Once the line containing "nand (d2, x5, x7);" is found, retype it and each line after it through the last entry below, word for word, and nothing else.

Top of MATERIALS PROVIDED

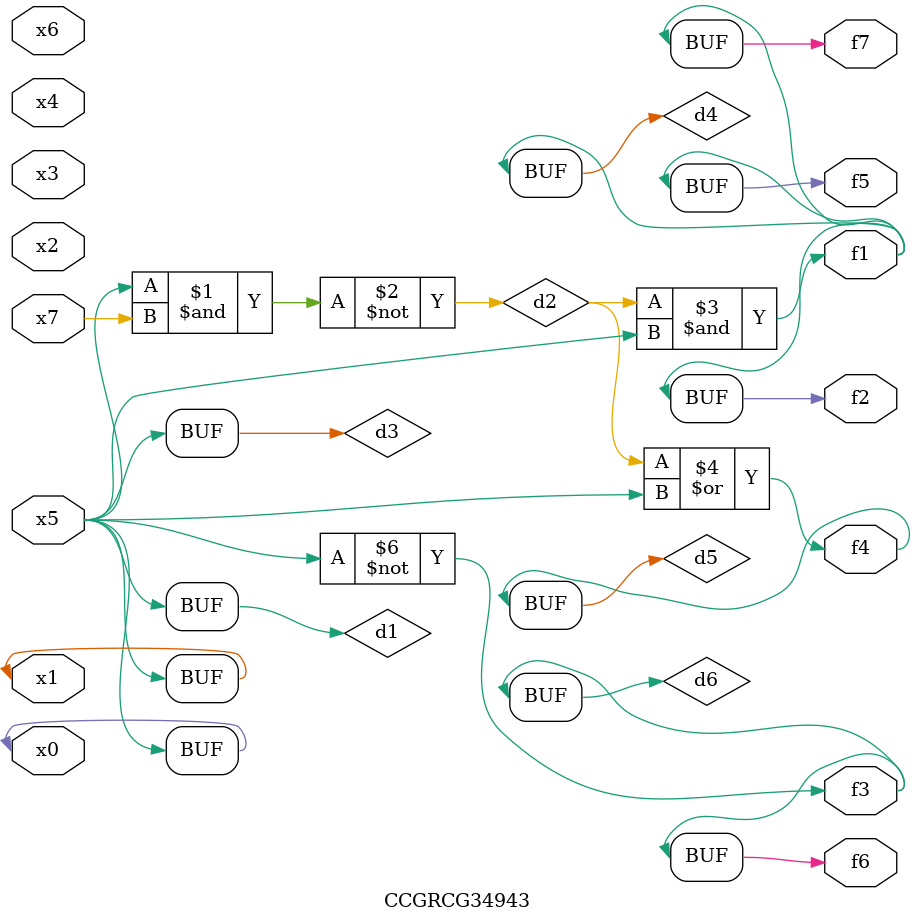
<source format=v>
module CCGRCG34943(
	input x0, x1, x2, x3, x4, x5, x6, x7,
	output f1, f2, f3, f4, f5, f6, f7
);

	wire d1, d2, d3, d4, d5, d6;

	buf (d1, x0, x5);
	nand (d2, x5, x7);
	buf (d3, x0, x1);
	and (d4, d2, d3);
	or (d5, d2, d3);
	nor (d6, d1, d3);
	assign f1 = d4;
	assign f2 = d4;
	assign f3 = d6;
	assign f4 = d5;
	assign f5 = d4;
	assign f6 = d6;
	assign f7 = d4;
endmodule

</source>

Bottom of MATERIALS PROVIDED

WRITTEN SOLUTION:
	nand (d2, x5, x7);
	buf (d3, x0, x1);
	and (d4, d2, d3);
	or (d5, d2, d3);
	nor (d6, d1, d3);
	assign f1 = d4;
	assign f2 = d4;
	assign f3 = d6;
	assign f4 = d5;
	assign f5 = d4;
	assign f6 = d6;
	assign f7 = d4;
endmodule

</source>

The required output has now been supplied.